States heatedly deny they are doing anything illegal, and say the added money overwhelmingly goes for legitimate purposes including funding health care for people who otherwise would not get care.

One example critics cite as an abusive state technique is to have local governments claim they pay far higher rates for health care than they actually do.

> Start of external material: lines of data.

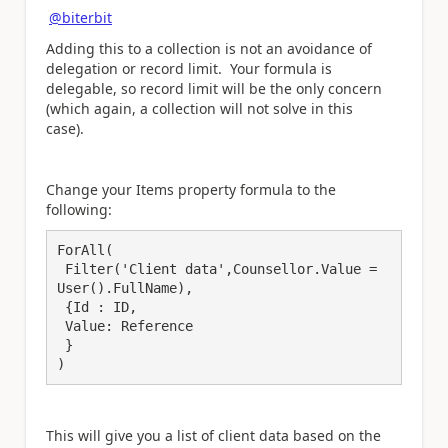
@biterbit
Adding this to a collection is not an avoidance of
delegation or record limit. Your formula is
delegable, so record limit will be the only concern
(which again, a collection will not solve in this
case).
Change your Items property formula to the
following:
ForAll(

 Filter('Client data',Counsellor.Value = 
User().FullName),

 {Id : ID,

 Value: Reference

 }

)
This will give you a list of client data based on the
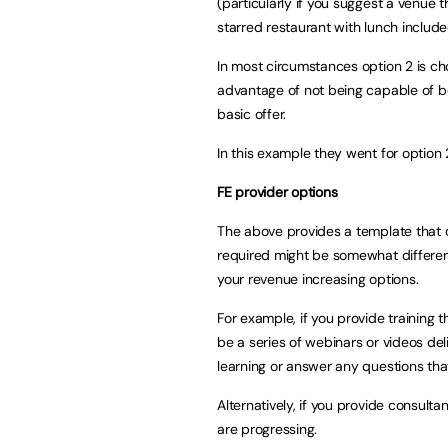
(particularly if you suggest a venue 
starred restaurant with lunch inclu
In most circumstances option 2 is ch
advantage of not being capable of b
basic offer.
In this example they went for option 
FE provider options
The above provides a template that c
required might be somewhat different
your revenue increasing options.
For example, if you provide training 
be a series of webinars or videos del
learning or answer any questions that
Alternatively, if you provide consult
are progressing.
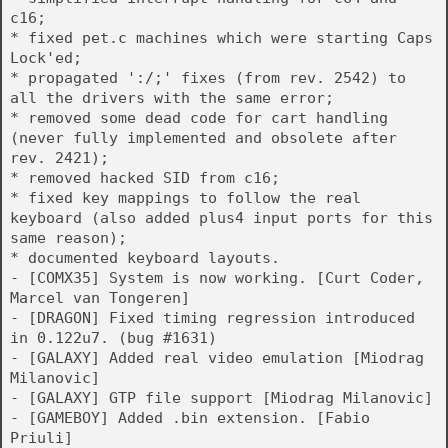
c16;
* fixed pet.c machines which were starting Caps
Lock'ed;
* propagated ':/;' fixes (from rev. 2542) to
all the drivers with the same error;
* removed some dead code for cart handling
(never fully implemented and obsolete after
rev. 2421);
* removed hacked SID from c16;
* fixed key mappings to follow the real
keyboard (also added plus4 input ports for this
same reason);
* documented keyboard layouts.
- [COMX35] System is now working. [Curt Coder,
Marcel van Tongeren]
- [DRAGON] Fixed timing regression introduced
in 0.122u7. (bug #1631)
- [GALAXY] Added real video emulation [Miodrag
Milanovic]
- [GALAXY] GTP file support [Miodrag Milanovic]
- [GAMEBOY] Added .bin extension. [Fabio
Priuli]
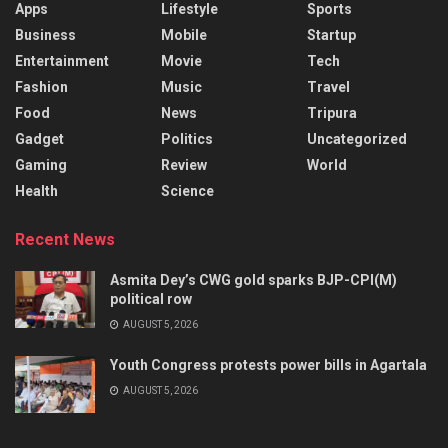
Apps
Lifestyle
Sports
Business
Mobile
Startup
Entertainment
Movie
Tech
Fashion
Music
Travel
Food
News
Tripura
Gadget
Politics
Uncategorized
Gaming
Review
World
Health
Science
Recent News
Asmita Dey’s CWG gold sparks BJP-CPI(M)
political row
AUGUST 5, 2026
Youth Congress protests power bills in Agartala
AUGUST 5, 2026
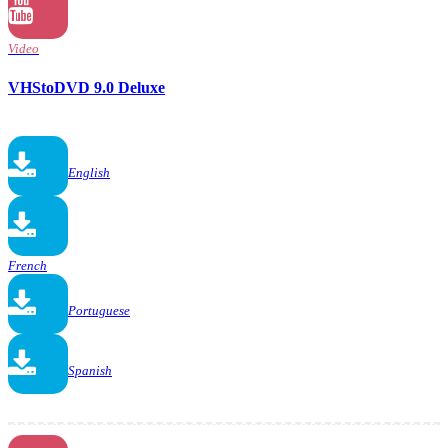
Video
VHStoDVD 9.0 Deluxe
English
French
Portuguese
Spanish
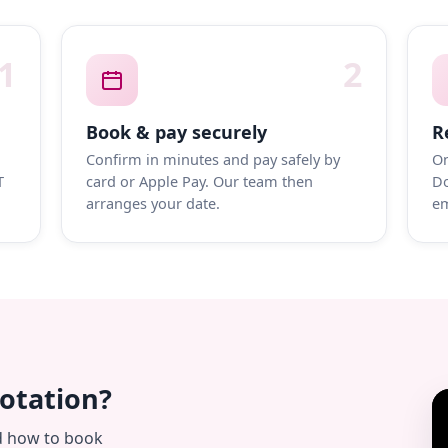
1
2
Book & pay securely
R
Confirm in minutes and pay safely by
On
T
card or Apple Pay. Our team then
Do
arranges your date.
em
uotation?
d how to book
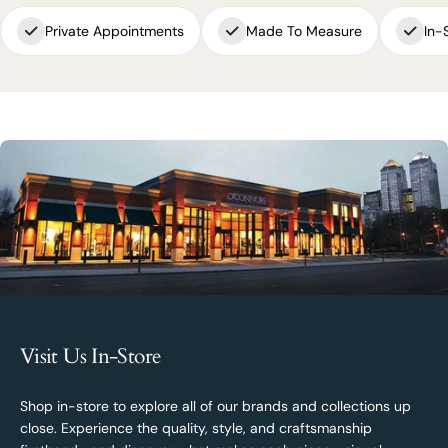
Private Appointments
Made To Measure
In-
Visit Us In-Store
Shop in-store to explore all of our brands and collections up
close. Experience the quality, style, and craftsmanship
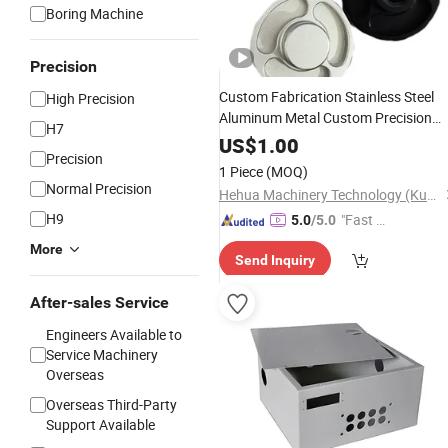
Boring Machine
Precision
Custom Fabrication Stainless Steel
High Precision
Aluminum Metal Custom Precision
H7
CNC
Stainless
Lathe
Machining
US$
1.00
Precision
1 Piece
(MOQ)
Normal Precision
Hehua Machinery Technology (Kunshan) Co., Ltd
H9
"Fast D
5.0
/5.0
elivery"
More
Send Inquiry
After-sales Service
Engineers Available to
Service Machinery
Overseas
Overseas Third-Party
Support Available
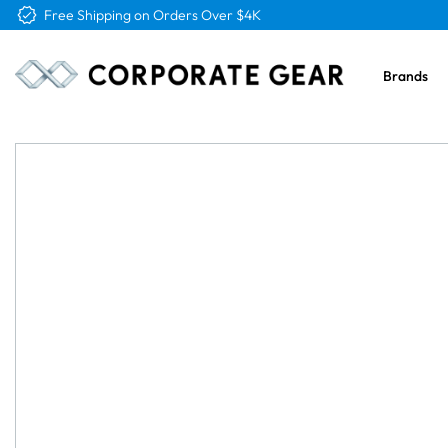
Free Logo & Proof on All Orders
Brands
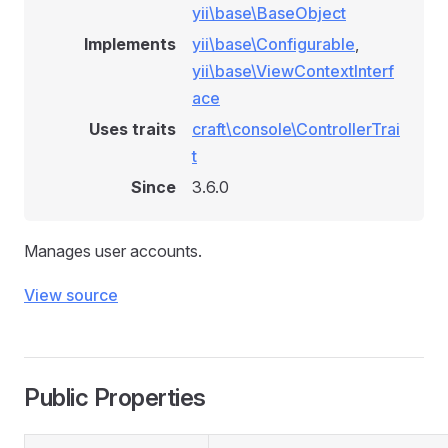
yii\base\BaseObject
Implements
yii\base\Configurable
,
yii\base\ViewContextInterf
ace
Uses traits
craft\console\ControllerTrai
t
Since
3.6.0
Manages user accounts.
View source
Public Properties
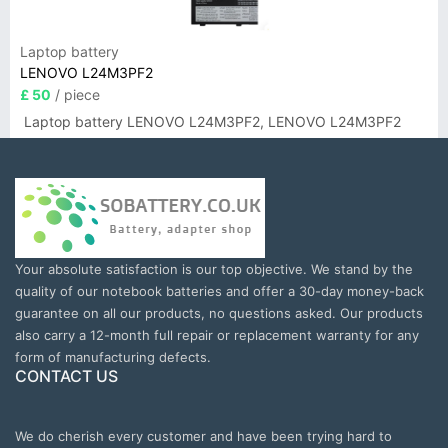
Laptop battery
LENOVO L24M3PF2
£ 50
/ piece
Laptop battery LENOVO L24M3PF2, LENOVO L24M3PF2
Your absolute satisfaction is our top objective. We stand by the
quality of our notebook batteries and offer a 30-day money-back
guarantee on all our products, no questions asked. Our products
also carry a 12-month full repair or replacement warranty for any
form of manufacturing defects.
CONTACT US
We do cherish every customer and have been trying hard to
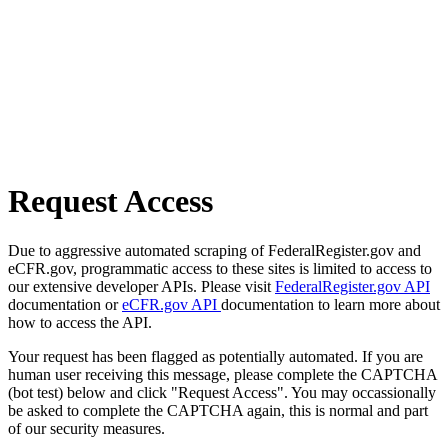
Request Access
Due to aggressive automated scraping of FederalRegister.gov and
eCFR.gov, programmatic access to these sites is limited to access to
our extensive developer APIs. Please visit
FederalRegister.gov API
documentation or
eCFR.gov API
documentation to learn more about
how to access the API.
Your request has been flagged as potentially automated. If you are
human user receiving this message, please complete the CAPTCHA
(bot test) below and click "Request Access". You may occassionally
be asked to complete the CAPTCHA again, this is normal and part
of our security measures.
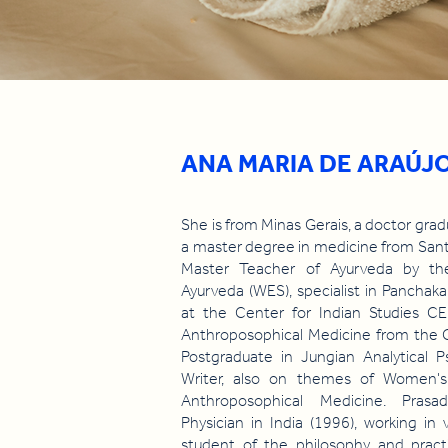
ANA MARIA DE ARAÚJ
She is from Minas Gerais, a doctor gr
a master degree in medicine from Sant
Master Teacher of Ayurveda by th
Ayurveda (WES), specialist in Panchak
at the Center for Indian Studies CEI
Anthroposophical Medicine from the 
Postgraduate in Jungian Analytical
Writer, also on themes of Women's 
Anthroposophical Medicine. Prasa
Physician in India (1996), working in
student of the philosophy and prac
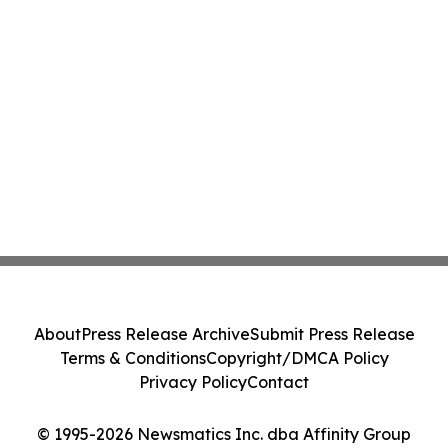
About
Press Release Archive
Submit Press Release
Terms & Conditions
Copyright/DMCA Policy
Privacy Policy
Contact
© 1995-2026 Newsmatics Inc. dba Affinity Group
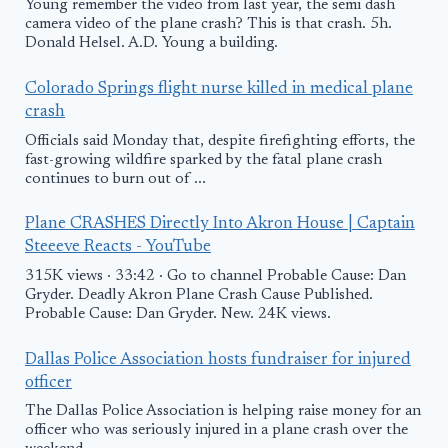
Young remember the video from last year, the semi dash
camera video of the plane crash? This is that crash. 5h.
Donald Helsel. A.D. Young a building.
Colorado Springs flight nurse killed in medical plane
crash
Officials said Monday that, despite firefighting efforts, the
fast-growing wildfire sparked by the fatal plane crash
continues to burn out of ...
Plane CRASHES Directly Into Akron House | Captain
Steeeve Reacts - YouTube
315K views · 33:42 · Go to channel Probable Cause: Dan
Gryder. Deadly Akron Plane Crash Cause Published.
Probable Cause: Dan Gryder. New. 24K views.
Dallas Police Association hosts fundraiser for injured
officer
The Dallas Police Association is helping raise money for an
officer who was seriously injured in a plane crash over the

The added federal dollars obtained by overstating payment rates are then recycled to the state government for other uses, critics say.

The HHS document provided to Capitol Hill names the following states as "potential" recyclers, adding that the states themselves may disagree with that characterization: Alabama, Alaska, California, Georgia, Idaho, Illinois, Iowa, Massachusetts, Minnesota, Mississippi, North Carolina, North Dakota, Tennessee, Virginia, and Washington.

States identified as having agreed to revise their accounting to drop "recycling" are: Alabama, Arkansas, Kansas, Kentucky, Louisiana, Massachusetts, Michigan, Minnesota, Missouri, Montana, Nebraska, New Hampshire, New York, Oklahoma, Oregon, Pennsylvania, South Carolina, South Dakota, Washington, and Wisconsin.

Some states appear on both lists because they may have dropped recycling for one type of health care spending but not for another.